## TASK BRIEF
Word for word, copy out the records given below.
╭──
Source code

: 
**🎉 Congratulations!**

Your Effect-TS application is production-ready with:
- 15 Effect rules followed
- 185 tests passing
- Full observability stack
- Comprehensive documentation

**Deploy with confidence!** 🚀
╰──
## SOLUTION TO THIS PROBLEM
Source code

: 
**🎉 Congratulations!**

Your Effect-TS application is production-ready with:
- 15 Effect rules followed
- 185 tests passing
- Full observability stack
- Comprehensive documentation

**Deploy with confidence!** 🚀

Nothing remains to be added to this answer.